4. Once the correct sub drive level has been determined, display the distortion result in the REW Overlays Window as shown in the figure above.
   • The frequency range of this plot should be from the lowest measurement frequency to the upper limit determined by noise considerations in step 3 above.
5. For any other subs that are identical to the most capable one determined in step 3, set their amplifier gains to be identical to the value of the first one as determined in step 3.
6. For each sub having a lower SPL capability than the most capable one, measure its response and distortion.
   • Add the distortion plot to the REW Overlays Window.
   • If its distortion doesn't match the more capable sub, change this sub's amplifier gain to get it to match as closely as you can.
   • If the subs are dissimilar enough, especially if one is sealed and the other vented, the distortion curves may be difficult to match and some judgment will be necessary.
7. Repeat step 6 for all remaining subs.
8. Once all the gains are set to match the distortion curves, keep these relative gain settings and use them in the measurements you perform for MSO.
   • For the MSO measurements, you may want to back off on the overall sub level while preserving the relative sub gains to avoid having too much distortion in the measurements.
   • If your sub amplifiers don't have adjustable gain, or you run out of gain adjustment and need to use the DSP device to set relative gains, these DSP gains need to be in place for the measurements, and would constitute an exception to the rule of measuring with the DSP completely cleared out.
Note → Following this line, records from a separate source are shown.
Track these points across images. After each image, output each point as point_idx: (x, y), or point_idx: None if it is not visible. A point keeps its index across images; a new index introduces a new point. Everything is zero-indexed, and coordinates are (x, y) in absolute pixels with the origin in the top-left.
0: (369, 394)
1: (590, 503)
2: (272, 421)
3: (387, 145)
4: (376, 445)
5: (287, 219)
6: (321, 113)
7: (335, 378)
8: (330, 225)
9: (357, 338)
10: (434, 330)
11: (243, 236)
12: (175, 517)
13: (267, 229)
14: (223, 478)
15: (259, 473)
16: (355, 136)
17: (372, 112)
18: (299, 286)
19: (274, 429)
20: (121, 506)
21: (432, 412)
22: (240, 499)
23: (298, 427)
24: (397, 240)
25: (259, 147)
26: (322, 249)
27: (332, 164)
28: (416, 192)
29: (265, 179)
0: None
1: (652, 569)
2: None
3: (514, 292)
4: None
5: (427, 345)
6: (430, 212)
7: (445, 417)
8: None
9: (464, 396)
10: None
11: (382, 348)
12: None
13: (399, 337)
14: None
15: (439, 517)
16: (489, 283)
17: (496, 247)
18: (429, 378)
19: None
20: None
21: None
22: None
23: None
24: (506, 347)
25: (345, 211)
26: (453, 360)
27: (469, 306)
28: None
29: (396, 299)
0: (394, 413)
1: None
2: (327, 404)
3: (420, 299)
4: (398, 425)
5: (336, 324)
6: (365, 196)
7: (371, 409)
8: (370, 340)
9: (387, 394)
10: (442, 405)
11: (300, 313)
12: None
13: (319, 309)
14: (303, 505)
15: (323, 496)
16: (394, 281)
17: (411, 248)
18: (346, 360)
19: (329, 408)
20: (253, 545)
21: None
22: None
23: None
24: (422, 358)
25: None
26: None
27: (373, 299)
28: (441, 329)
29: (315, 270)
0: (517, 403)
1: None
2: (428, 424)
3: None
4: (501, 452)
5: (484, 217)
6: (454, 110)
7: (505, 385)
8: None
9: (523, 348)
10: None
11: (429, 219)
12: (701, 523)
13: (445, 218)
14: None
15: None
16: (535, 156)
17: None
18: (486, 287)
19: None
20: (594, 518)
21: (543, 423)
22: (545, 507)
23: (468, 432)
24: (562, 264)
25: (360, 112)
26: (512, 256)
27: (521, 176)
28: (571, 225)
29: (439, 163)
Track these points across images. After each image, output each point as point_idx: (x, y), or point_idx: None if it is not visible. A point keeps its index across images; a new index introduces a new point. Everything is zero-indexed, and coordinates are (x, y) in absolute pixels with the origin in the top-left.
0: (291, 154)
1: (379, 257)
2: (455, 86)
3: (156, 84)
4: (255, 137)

Using Mismatched Amplifier Gains to Achieve Subjective Preferences

Even if all your subs and sub amps were identical, there are still some situations for which you might not want to gain-match the subs, and instead rely on some subjective considerations for setting the relative sub levels.

Suppose one of your identical subs were a near-field sub. If it were gain-matched to the others, it might be too loud and overpowering. The solution is to turn the near-field sub down to the level you want, then do all the measurements with that subjective preference of relative sub gains in place. MSO doesn't "know" that turning up the near-field sub would increase SPL capability. Instead, the SPL maximization will try to maintain the same relative sub levels you set before you did the measurements.

In that state, MSO will try to give the best SPL possible, given your choice of relative sub gains that prevents you from being overpowered by the near-field sub.